# [ABOUT THIS TASK]
Scan the material for the word "down" and return every matching line.

# [PROVIDED ENTRIES]

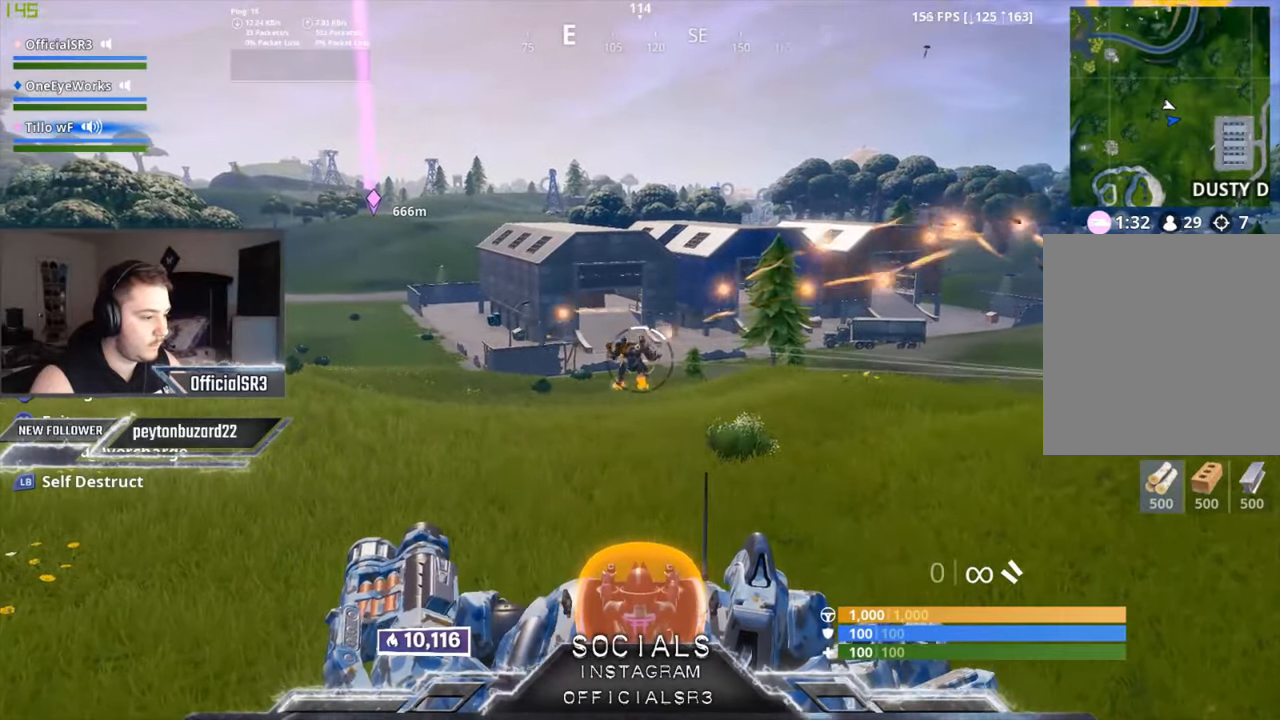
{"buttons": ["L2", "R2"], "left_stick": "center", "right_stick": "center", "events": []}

==

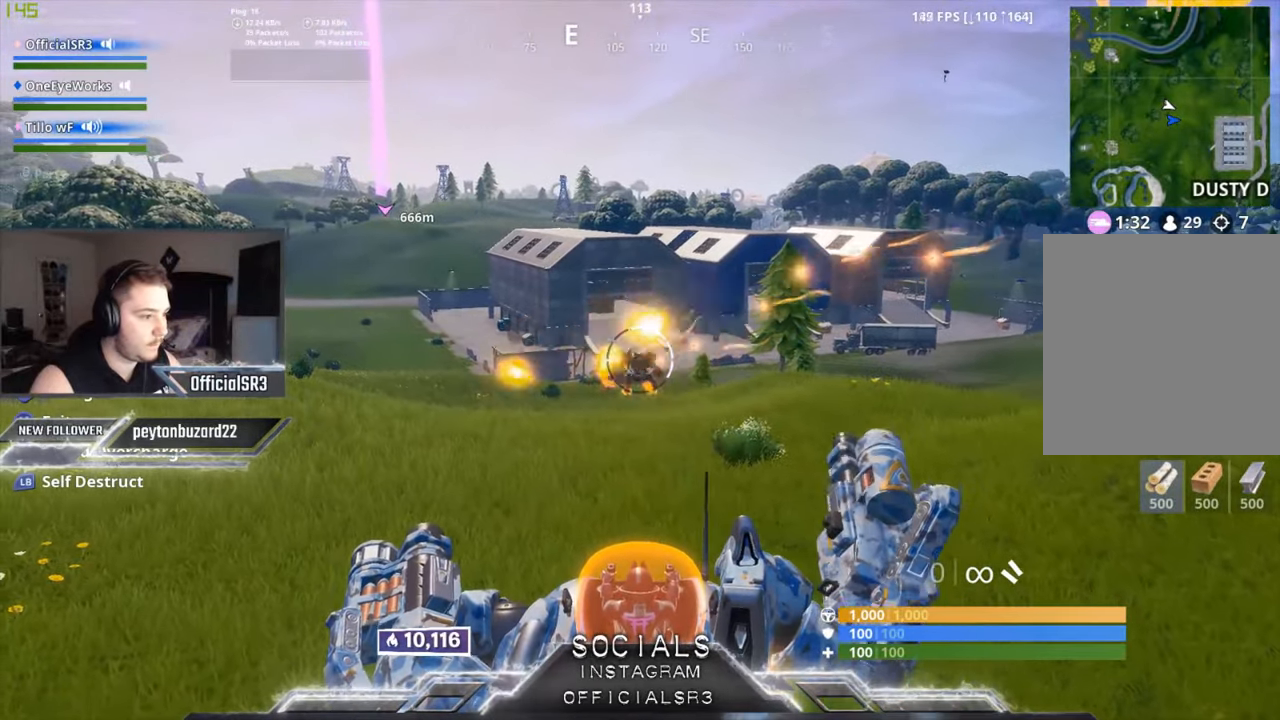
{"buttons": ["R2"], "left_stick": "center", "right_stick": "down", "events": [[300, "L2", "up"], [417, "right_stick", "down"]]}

---

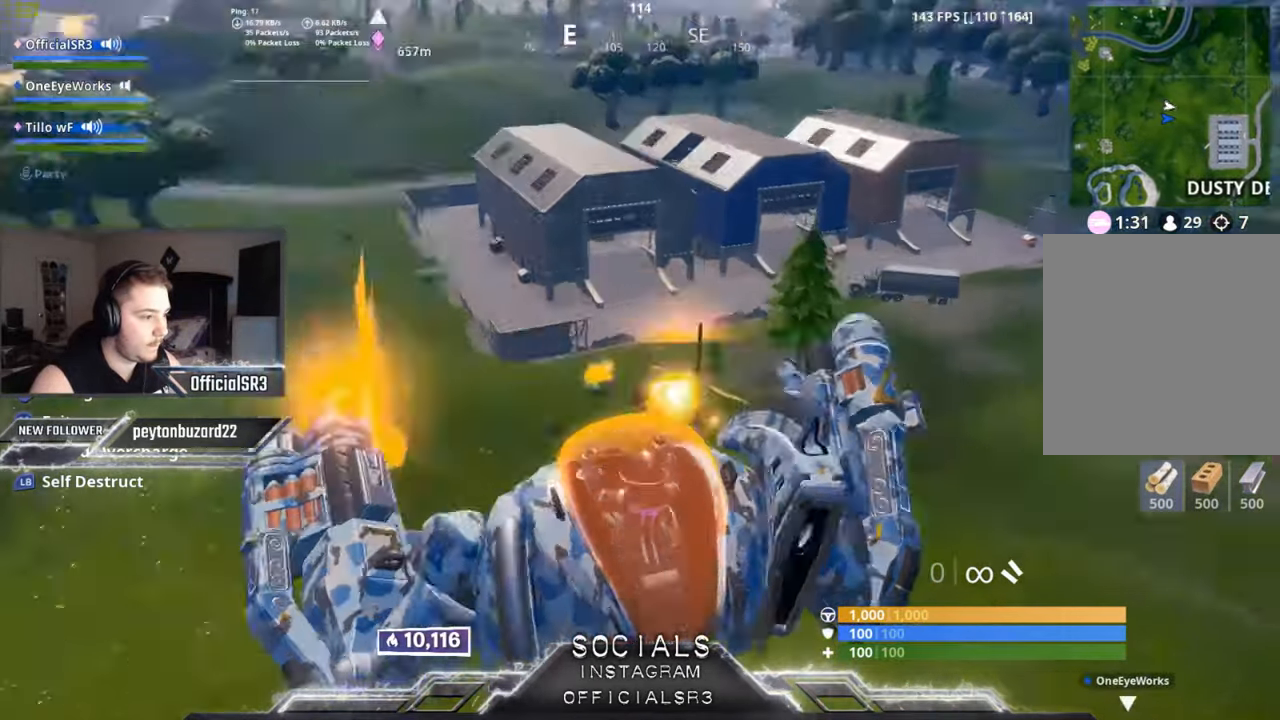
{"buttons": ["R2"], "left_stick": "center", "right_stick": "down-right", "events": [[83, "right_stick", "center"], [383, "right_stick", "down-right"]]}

# [EXERCISE SOLUTION]
{"buttons": ["R2"], "left_stick": "center", "right_stick": "down", "events": [[300, "L2", "up"], [417, "right_stick", "down"]]}
{"buttons": ["R2"], "left_stick": "center", "right_stick": "down-right", "events": [[83, "right_stick", "center"], [383, "right_stick", "down-right"]]}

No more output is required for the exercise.